Urotensin II is a potent vasoconstrictor in human arteries and veins [3, 4, 5], exerting its biological effects via interaction with a member of a G-protein-coupled receptor superfamily, originally termed GPR14 [12, 13, 14]. Insulin induces endothelial-nitric oxide-dependent vasodilatation. Recent data suggest that insulin's metabolic and vascular actions are closely linked [8]. Insulin-resistant states are associated with diminished insulin-mediated glucose uptake into peripheral tissues, and impaired insulin-mediated vasodilatation as well as impaired endothelium-dependent vasodilatation in response to the muscarinic receptor agonist acetylcholine. Several vasoactive hormones including endothelin-1, modulate insulin-mediated vasodilatation induce insulin resistance in peripheral tissues and endothelium [8]. Urotensin II also conducts endothelium-dependent vasodilation [5, 6], however there have been no data showing whether it modulates insulin-mediated vasodilatation and insulin sensitivity in vivo. Our study suggests that SNP of the gene for urotensin II contributes to insulin resistance.
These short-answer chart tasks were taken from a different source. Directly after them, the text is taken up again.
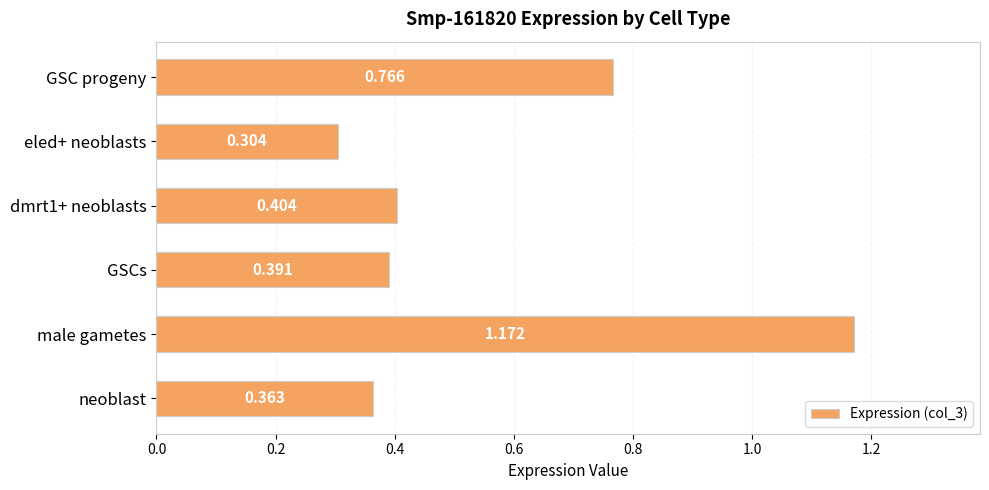

At which category does the chart reach its peak across all series?

male gametes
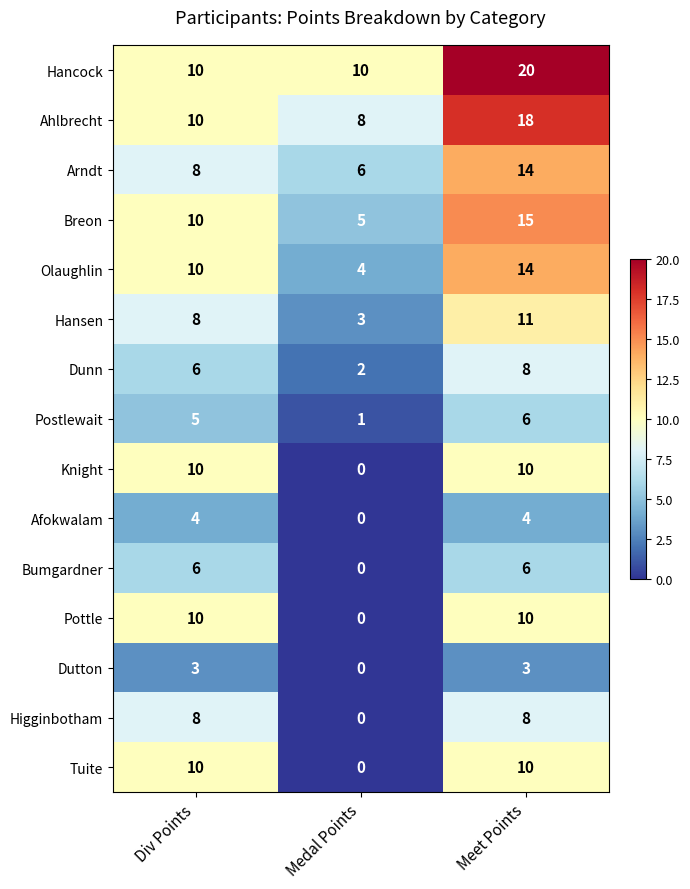

True or false: Postlewait has a value of 1 at Medal Points.

True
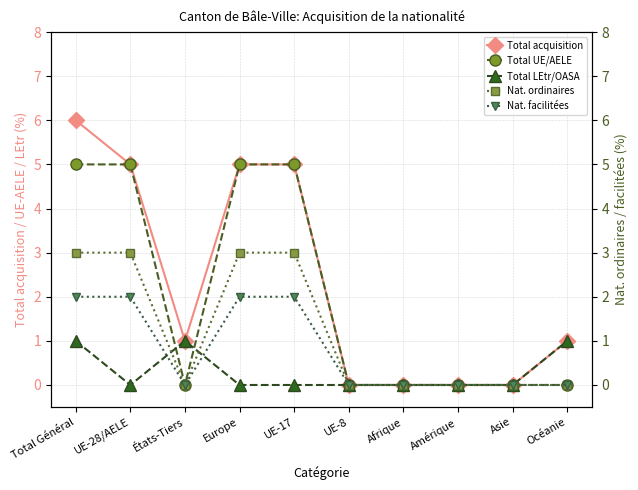

How many data points in Nat. ordinaires are above 0?

4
Urotensin II is a cyclic dodecapeptide, derived from two splice variants of preproprotein with 124 or 138 amino-acids through proteolytic cleavage by putative polybasic endopeptidase, as shown in Fig. 1 [3, 15, 16]. There are no previous reports indicating that the amino acid transition from Ser to Asn at position 89 influences the post-translational processing of preprourotensin II. Future investigation should focus on whether S89N affects the processing and/or secretion of urotensin II. The possible involvement of UTS2 SNP-S89N in Type 2 diabetes as well as insulin resistance merits study in ethnic groups other than Japanese subjects.

In conclusion, our results strongly suggest that subjects with S89N in the UTS2 gene are more insulin resistant and thus more susceptible to developing Type 2 diabetes mellitus. The UTS2 gene is among the diabetogenic genes in the Japanese population.